ADULTÉRIO / INFIDELIDADE

O triângulo afetivo, nunca se forma a contento, e, termina, sempre, na vida, em trio de sofrimento"

Todos nós vivemos em uma sociedade organizada, sujeita a regras de procedimento, úteis e necessárias para facilitar a vida e permitir a coexistência agradável. São as NORMAS de conduta. Por serem havidas como indispensáveis, são ensinadas desde a infância e acabam absorvidas e interiorizadas para nortear o comportamento civilizado. De outro lado existem os IMPULSOS naturais, os instintos do ser humano, tais como a agressividade, a sexualidade, etc, que não conhecem, não aceitam e nem seguem normas.

Diante de uma situação antagônica o homem entra em conflito. Faz parte de sua essência viver dividido entre as normas e os impulsos, sendo muita ilusão pensar que só será feliz quando seus conflitos terminarem. Precisa é saber administrá-los e isso não consegue sem conhecimento e exercitamento, coisa que não faz sem ajuda.
Um dos problemas mais importantes no desajustamento comum do homem é que ele encara de forma patológica um impulso que é normal. Exemplo constante é o da agressividade que a cultura ensinou tratar-se de algo ruim, mas este impulso, que tem a finalidade de mobilizar o ser paralisado pelo medo, existe em nós para ajudar a estabelecer limites e para defender. Há necessidade de requalificá-lo, pois ele é apenas neutro. Seu resultado é que pode ser mau ou bom.
Com o impulso sexual é a mesma coisa, é neutro, podendo apresentar resultados bons e maus conforme a direção que lhe é imprimida. Conquanto já tenha tido uma boa requalificação em várias partes do mundo civilizado, ainda padece de má interpretação nos países de terceiro mundo onde é visto de três diferentes maneiras:
1) Emoção de segunda classe, um mal, portanto, mas necessário considerando a reprodução. O normal e correto é reprimi-lo.
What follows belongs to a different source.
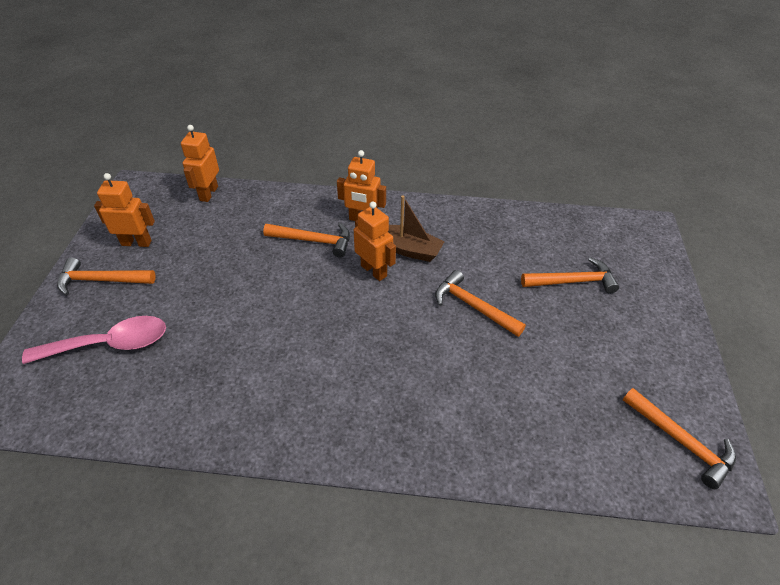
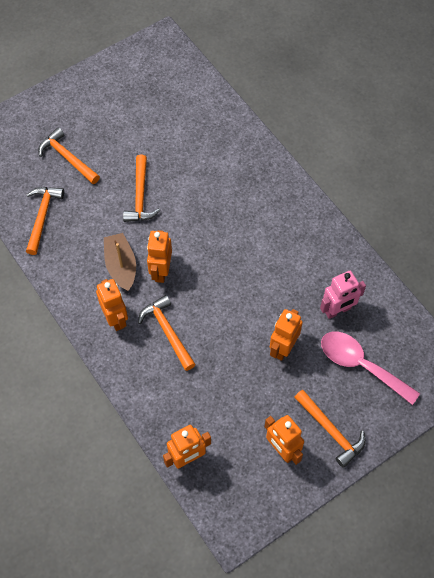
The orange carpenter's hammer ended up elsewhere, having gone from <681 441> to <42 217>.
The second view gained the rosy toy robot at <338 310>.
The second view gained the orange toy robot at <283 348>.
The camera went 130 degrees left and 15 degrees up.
2) Diferenciação entre mulher e homem, estabelecendo normas masculinas e normas femininas. Claro que a moral vigente diz que, em termos de direitos, homens e mulheres são iguais. Mas, os homens são muito mais iguais! Deles se espera uma vida sexual intensa e precoce, que começa aos doze, treze anos. Se não acontece nesta idade, a família fica ansiosíssima com a possibilidade de o garoto vir a tornar-se homossexual, pelo que, passam a tomar várias providências de provocação. E o que se espera da mulher? Que fique virgem e casta até o casamento e ai da moça que faz o contrário... Ela tem de ser assexuada até o casamento e, então, transformar-se numa messalina. Nesse contexto se tem um rapaz que aprendeu a não ter sexo com a pessoa que ama e uma garota que não aprendeu a ter sexo de jeito nenhum. Benze-se as alianças e jogam os dois numa aventura chamada lua-de-mel. Eles vão ter, a duras penas, de aprender a praticar uma ação altamente emocional, buscando o prazer a que ambos têm direito. Não pode dar certo.
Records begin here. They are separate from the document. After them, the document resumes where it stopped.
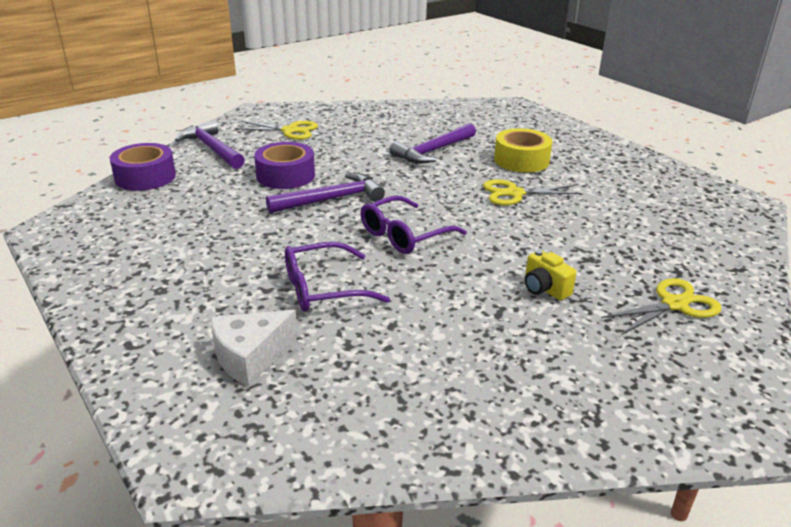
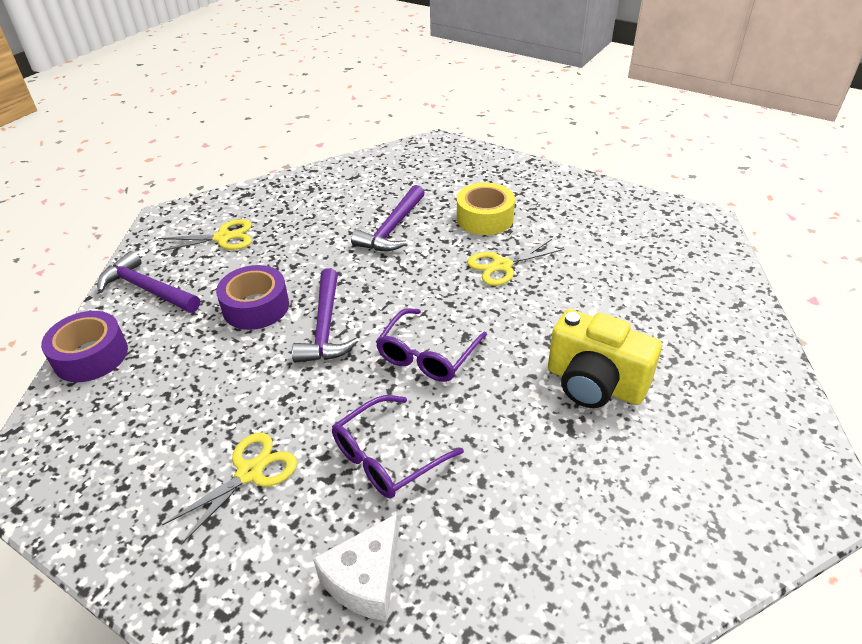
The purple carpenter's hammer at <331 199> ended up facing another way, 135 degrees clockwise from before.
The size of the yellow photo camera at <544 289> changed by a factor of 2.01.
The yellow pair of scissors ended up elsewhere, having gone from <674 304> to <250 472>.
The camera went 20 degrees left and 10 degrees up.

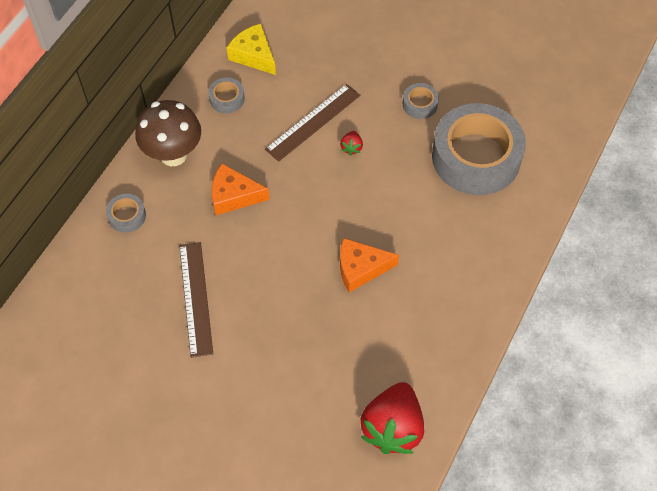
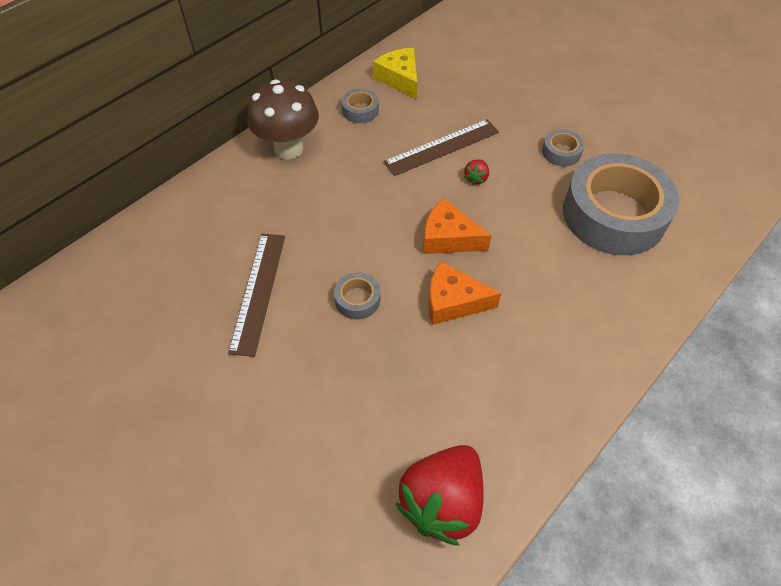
The orange cheese wedge ended up elsewhere, having gone from <234 196> to <448 238>.
The grey sticky tape ended up elsewhere, having gone from <127 216> to <357 299>.
The camera went 15 degrees right and 5 degrees down.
3) Sexo tabu, ninguém pode falar, é vergonhoso, é proibido. O aprendizado é feito na rua, de modo errado e perverso. Talvez, um dia, alguém ensine alguma coisa porque a escola também não ensina. Com as moças é pior ainda. Um dia, talvez, uma tia tenha uma conversa com ela, na véspera do casamento, talvez...
Mas, as coisas já mudaram em várias partes do mundo e estão mudando por aqui. O que houve? Por que mudou? Não foi porque a humanidade tenha amadurecido ou adiantado espiritualmente. Mudou por uma razão econômica. Mudou porque aconteceu uma coisa chamada Revolução Industrial! Mas este é outro assunto.
Uma das características do impulso sexual é o fato de que requer novidade. Significa que, após algum tempo de vida sexual, tanto o homem quanto a mulher podem começar a sentir atração por pessoas diferentes de seu par. É natural do instinto e, portanto, não é patológico. Não pode e não deve ser mal avaliado. É como alguém que resolve fazer regime por motivo de saúde ou por estética. A decisão de entrar na dieta não anula a fome, não faz com que a pessoa não sinta vontade de comer.
Da mesma forma a fidelidade conjugal não anula o desejo por outrem. Acontece que em nossa cultura os casais fazem um contrato de fidelidade, não por escrito e nem, ao menos, verbalizado, mas elaboram uma expectativa de ambos que sejam fiéis, isto é, sexualmente exclusivos.
Mas, ao cumprirem o contrato frustram o instinto e entram em conflito. Por que, então, persiste a fidelidade? Pelas compensações que existem: - o prazer de ver o outro feliz; - o prazer de estar de acordo com os próprios princípios; - a fidelidade que recebe em troca; - a sensação de estar construindo um vínculo sólido e prazeroso; - a suposição de estar de acordo e agradando os bons espíritos assistentes, etc.
Mas, com tudo isso, ainda vão sentir desejo extraconjugal. E, se não se inculpam pela fome durante um regime, também não devem censurar-se por causa do desejo. Fidelidade não é obrigação, é escolha. Pode ser a causa de muita satisfação, mas também pode produzir muita frustração.Um autor comparou, pitorescamente, a fidelidade a algo menos estimulante do que uma salada de chuchu temperada com água.
No Brasil a prática sexual tem sido feita dos dois modos possíveis, o legal e o ilegal ou dentro do casamento, com a aprovação e beneplácito de todos ou fora dele, com a desaprovação, a censura e a condenação geral. Este sistema facilita a entronização da hipocrisia, pois, os mesmos que condenam são, muitas vezes, os próprios participantes ocultos da infração.
O adultério pode ser definido, segundo Millôr Fernandes, como a quebra do contrato vitalício, civil ou religioso, com substituição de sócio, sem aviso prévio. Além de curiosa essa interpretação é bem verdadeira. Haveria apenas uma pequena restrição à substituição de sócio. O que mais se vê não é isso e, sim, uma variante de utilização de sócio.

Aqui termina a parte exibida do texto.